» **Job**
Each line below must be transcribed exactly, and no picture may appear in the transcription.

» **Available data**
____________________
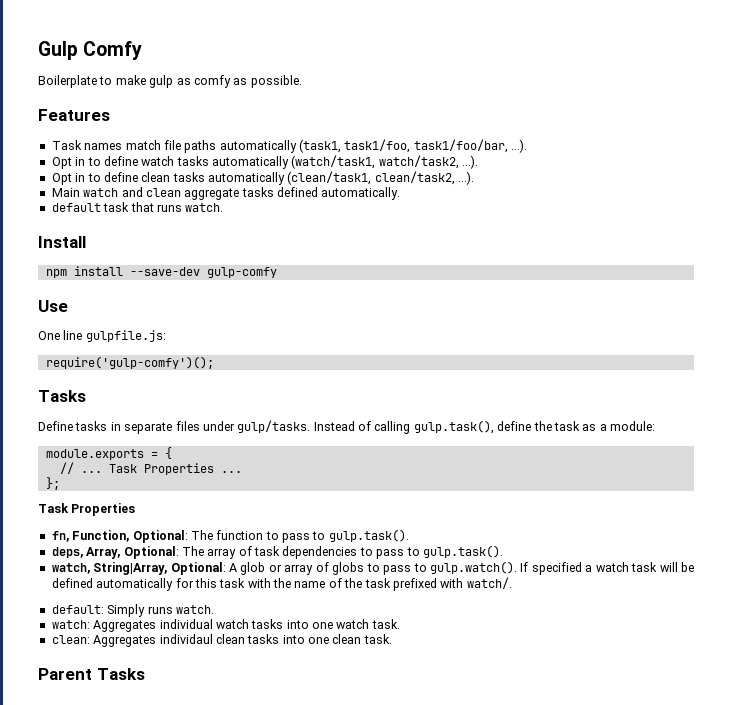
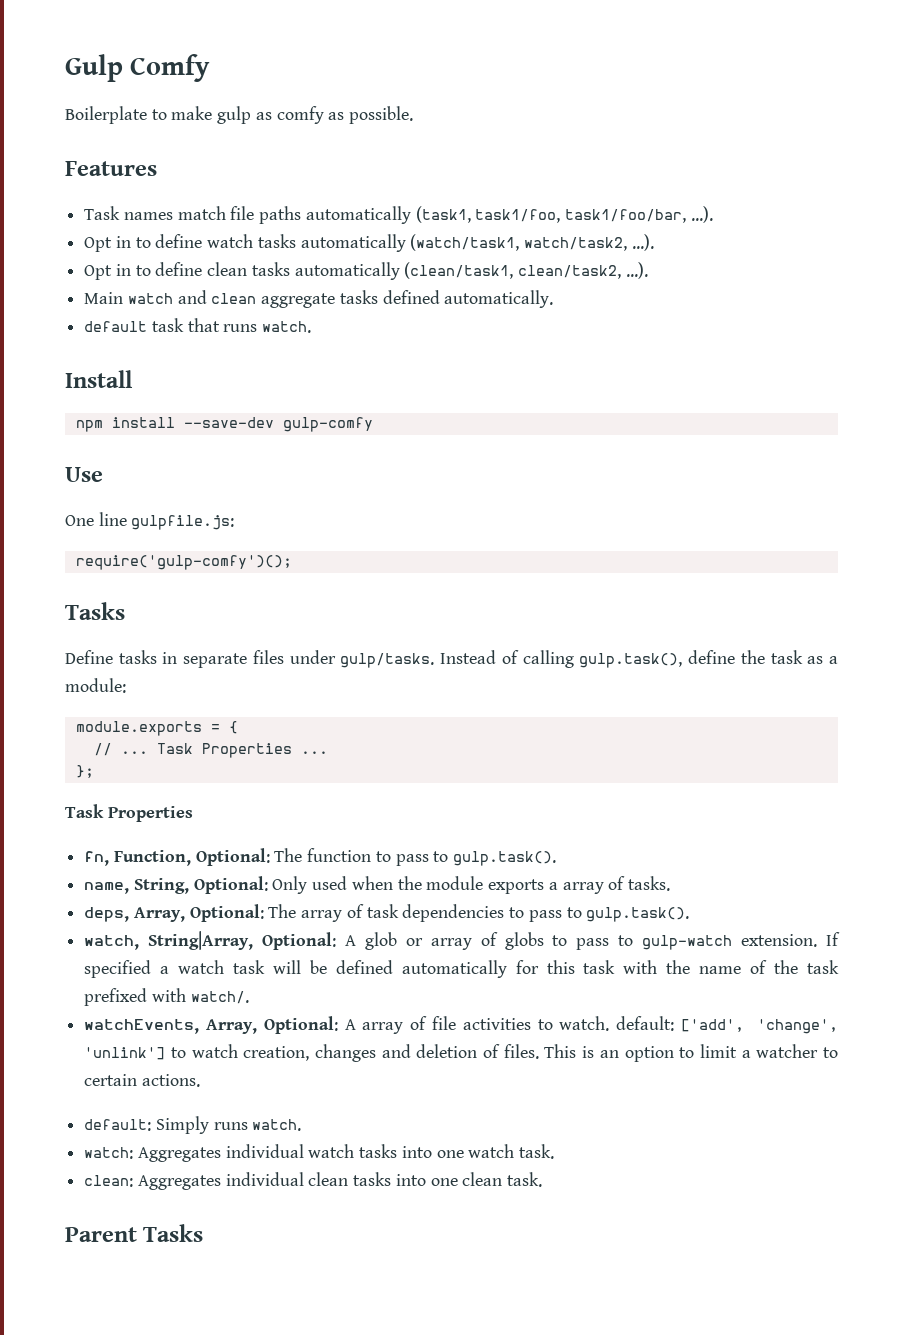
(409, 535) none -> [84,876,670,894] // name, String, Optional: Only used when the module exports a array of tasks.
[429,561,517,574] gulp.watch(). -> [642,934,818,950] gulp-watch extension.
(512, 583) none -> [84,1016,839,1034] [84,1044,839,1062] [84,1074,200,1087] // watchEvents, Array, Optional: A array of file activities to watch. default: ['add', 'change', 'unlink'] to watch creation, changes and deletion of files. This is an option to limit a watcher to certain actions.
[159,634,213,644] individaul -> [225,1172,304,1186] individual

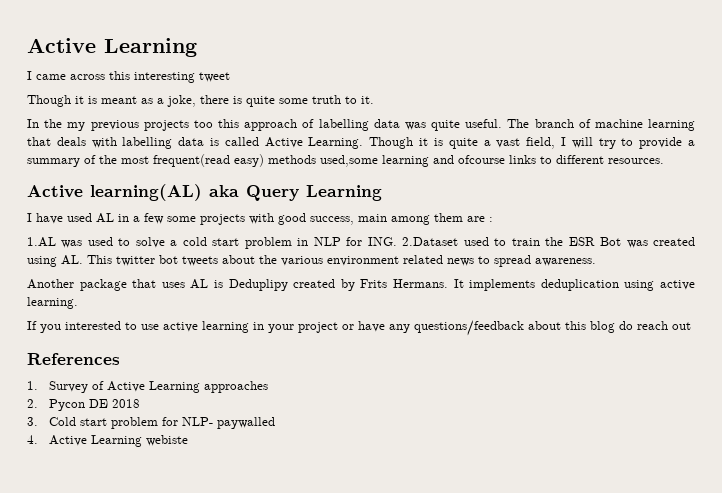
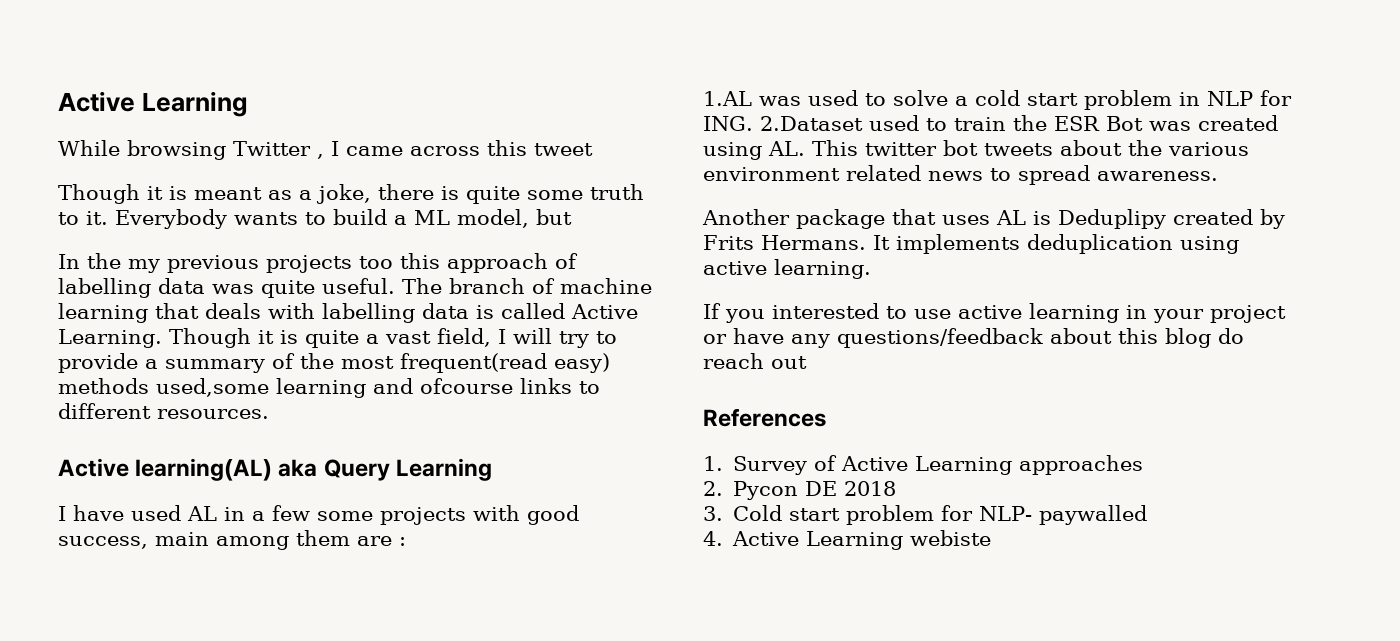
(197, 47) none -> [58,140,324,160] While browsing Twitter ,
[134,72,195,83] interesting -> (527, 148) none
(374, 100) none -> [115,209,572,229] Everybody wants to build a ML model, but

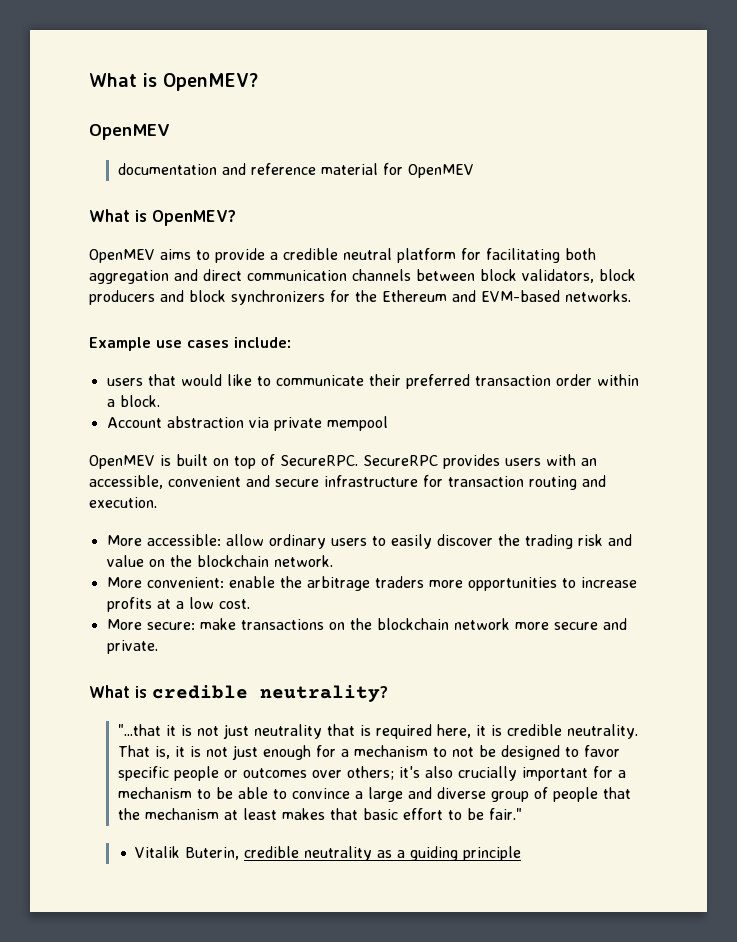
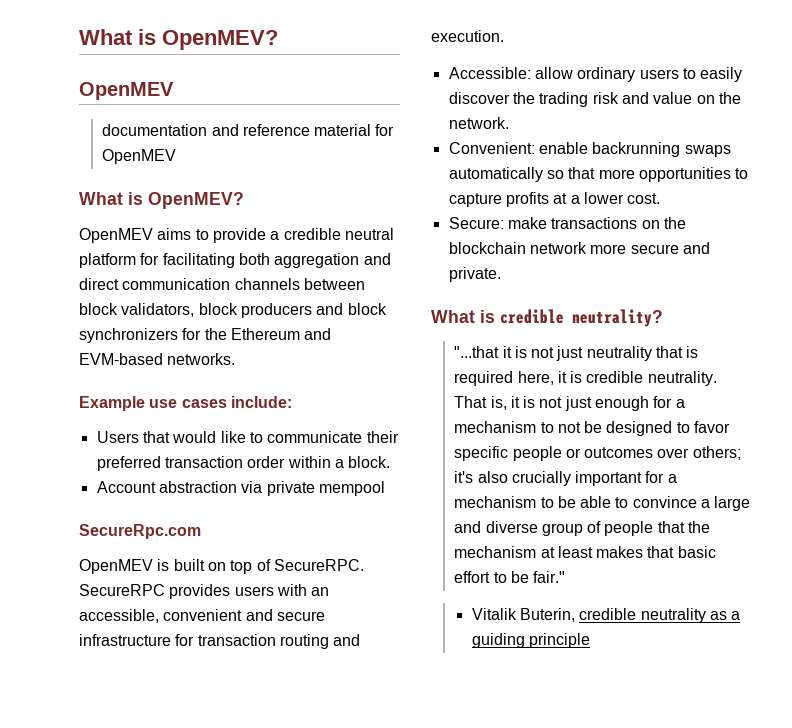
[106,378,143,386] users -> [96,431,139,443] Users
(388, 423) none -> [79,524,201,539] // SecureRpc.com
[106,534,221,546] More accessible: -> [448,67,531,79] Accessible:
[196,555,269,567] blockchain -> (741, 98) none
[106,576,424,591] More convenient: enable the arbitrage traders -> [448,142,731,157] [448,167,596,182] Convenient: enable backrunning swaps automatically so that
[580,577,637,588] increase -> [448,193,502,207] capture
[188,597,214,609] low -> [583,192,624,204] lower
[106,619,195,630] More secure: -> [448,217,504,229] Secure:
____________________
» **Answer section**
(409, 535) none -> [84,876,670,894] // name, String, Optional: Only used when the module exports a array of tasks.
[429,561,517,574] gulp.watch(). -> [642,934,818,950] gulp-watch extension.
(512, 583) none -> [84,1016,839,1034] [84,1044,839,1062] [84,1074,200,1087] // watchEvents, Array, Optional: A array of file activities to watch. default: ['add', 'change', 'unlink'] to watch creation, changes and deletion of files. This is an option to limit a watcher to certain actions.
[159,634,213,644] individaul -> [225,1172,304,1186] individual

(197, 47) none -> [58,140,324,160] While browsing Twitter ,
[134,72,195,83] interesting -> (527, 148) none
(374, 100) none -> [115,209,572,229] Everybody wants to build a ML model, but

[106,378,143,386] users -> [96,431,139,443] Users
(388, 423) none -> [79,524,201,539] // SecureRpc.com
[106,534,221,546] More accessible: -> [448,67,531,79] Accessible:
[196,555,269,567] blockchain -> (741, 98) none
[106,576,424,591] More convenient: enable the arbitrage traders -> [448,142,731,157] [448,167,596,182] Convenient: enable backrunning swaps automatically so that
[580,577,637,588] increase -> [448,193,502,207] capture
[188,597,214,609] low -> [583,192,624,204] lower
[106,619,195,630] More secure: -> [448,217,504,229] Secure:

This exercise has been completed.